The issue of teaching religion in public schools is becoming muddy as private school begin to accept government funding under Betsy DeVos’s voucher program. In Florida, $1 billion in tax dollars now support schools that teach students that humans and dinosaurs coexisted after Noah brought baby dinosaurs onto his ark, that evolution is untrue, and that slavery wasn’t so bad, especially for slaves who accepted Christianity.
“Students who have learned science in this kind of environment are not prepared for college experiences,” said Cynthia Bayer, a biology lecturer at the University of Central Florida who reviewed the science books. “They would be intellectually disadvantaged.”
Arizona, which has over a million public school students, already struggles—some would say fails—to provide them with a proper education. The state ranks 46 out of 50 in the Quality Counts survey by Education Week, earning a grade of D+, and it ranks dead last in the country for per pupil spending.
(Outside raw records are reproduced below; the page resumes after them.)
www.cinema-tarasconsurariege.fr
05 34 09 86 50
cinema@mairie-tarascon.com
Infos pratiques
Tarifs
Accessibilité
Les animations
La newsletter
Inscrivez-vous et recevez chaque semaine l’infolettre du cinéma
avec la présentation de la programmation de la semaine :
However, it’s #1—in the list of worst states in which to be a teacher, as ranked in WalletHub’s annual report.
That’s why teachers in the state joined a nationwide wave of red state teachers to protest poor pay, poor teaching conditions, and poor funding for schools. The #Redfored movement seeks to restore the $1 billion in education cuts made since the recession. They succeeded in restoring $371 million over five years. That works out to less than a dollar per student per year, so an education initiative called Invest in Ed has pushed for a ballot initiative that would raise taxes on the wealthy to restore more education funding.
Despite enormous tax handouts to wealthy individuals in recent years, some Arizonans object to the so-called “millionaire tax” for education. The Rev. Stephanie Hamilton of St. Mark’s Presbyterian Church in Tucson, a supporter of the proposal, said “To whom much is given, much is required.”
That, like the creation story, comes straight from the Bible.